:: Materials provided

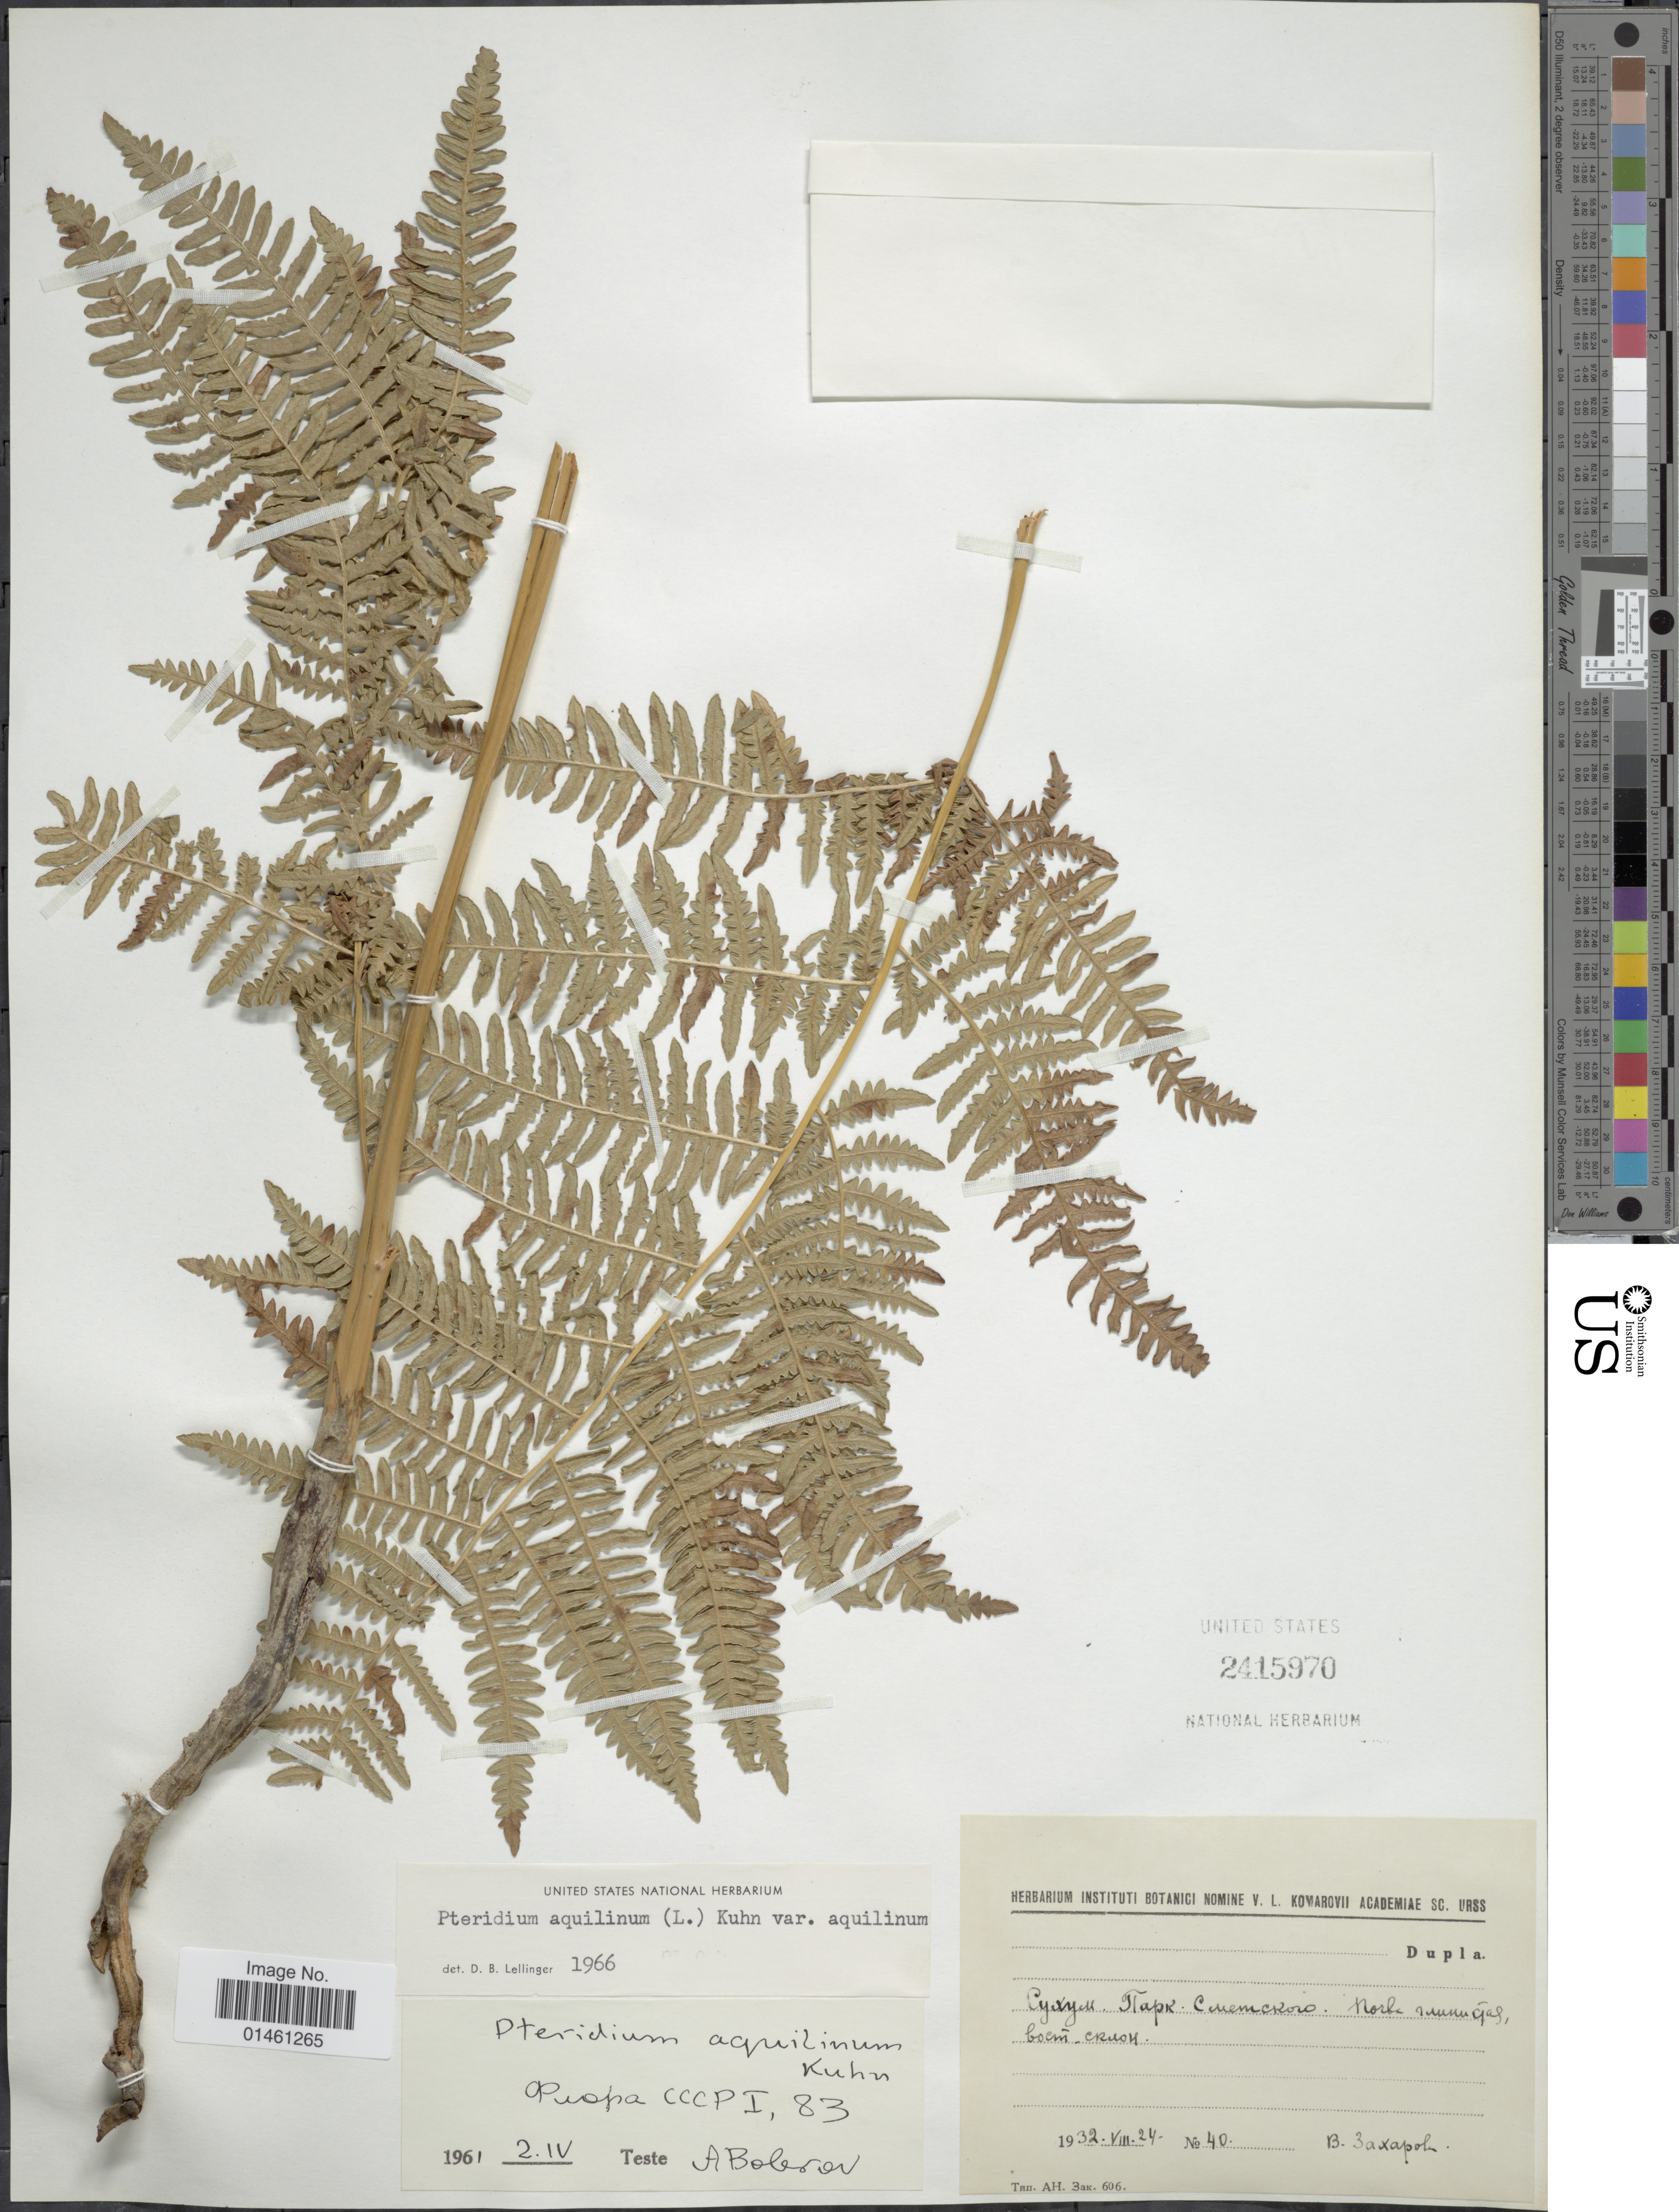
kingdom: Plantae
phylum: Tracheophyta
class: Polypodiopsida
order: Polypodiales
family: Dennstaedtiaceae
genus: Pteridium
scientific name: Pteridium aquilinum var. typicum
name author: R.M. Tryon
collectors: B. Saxapoli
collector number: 40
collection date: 1932-08-24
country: Georgia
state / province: Abkhazia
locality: Cy[Foreign script]yu, [Foreign script]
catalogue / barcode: US 2415970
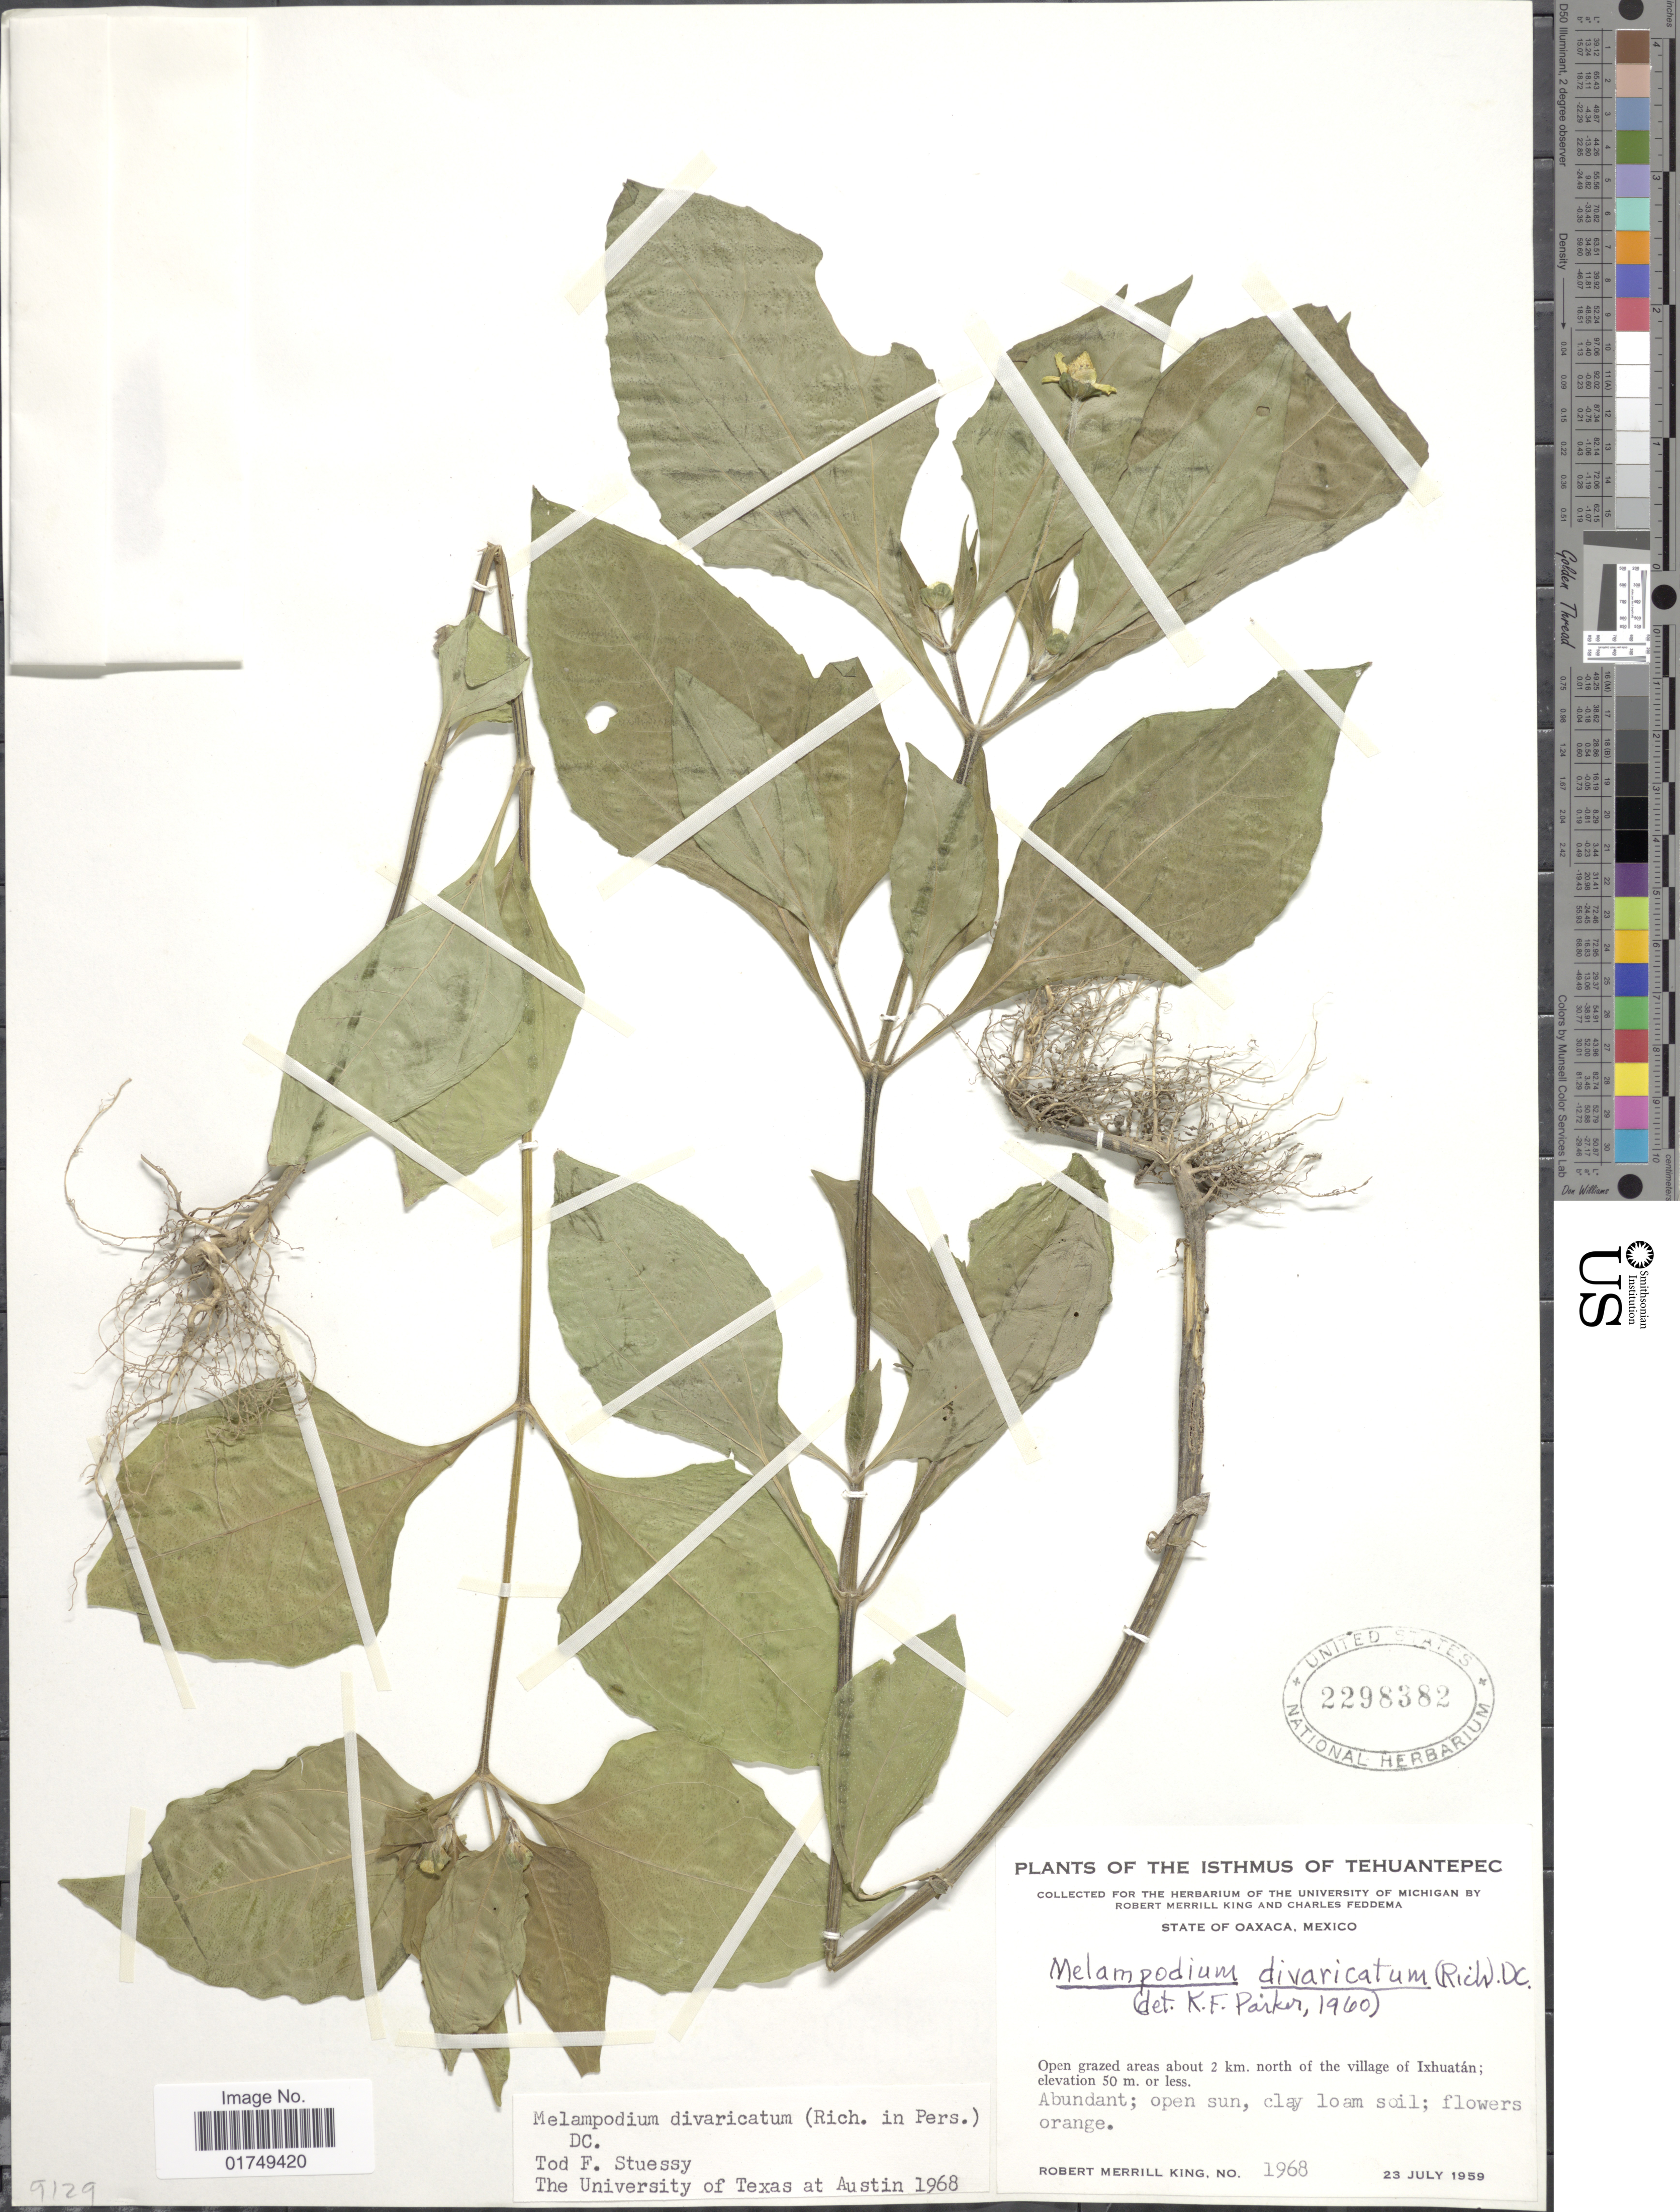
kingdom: Plantae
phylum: Tracheophyta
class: Magnoliopsida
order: Asterales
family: Asteraceae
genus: Melampodium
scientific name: Melampodium divaricatum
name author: (Rich.) DC.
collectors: R. M. King & C. Feddema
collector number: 1968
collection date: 1959-07-23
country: Mexico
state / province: Oaxaca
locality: Isthmus of Tehuantepec, about 2 km north of the village of Ixhuatan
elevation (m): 50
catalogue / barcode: US 2298382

::::

_The exercise:_ Can you rewrite the listing above with "catalogue" replaced by "catalog" throughout and nothing else changed, leaving the pictures out?

_Solution to this task:_
kingdom: Plantae
phylum: Tracheophyta
class: Polypodiopsida
order: Polypodiales
family: Dennstaedtiaceae
genus: Pteridium
scientific name: Pteridium aquilinum var. typicum
name author: R.M. Tryon
collectors: B. Saxapoli
collector number: 40
collection date: 1932-08-24
country: Georgia
state / province: Abkhazia
locality: Cy[Foreign script]yu, [Foreign script]
catalog / barcode: US 2415970
kingdom: Plantae
phylum: Tracheophyta
class: Magnoliopsida
order: Asterales
family: Asteraceae
genus: Melampodium
scientific name: Melampodium divaricatum
name author: (Rich.) DC.
collectors: R. M. King & C. Feddema
collector number: 1968
collection date: 1959-07-23
country: Mexico
state / province: Oaxaca
locality: Isthmus of Tehuantepec, about 2 km north of the village of Ixhuatan
elevation (m): 50
catalog / barcode: US 2298382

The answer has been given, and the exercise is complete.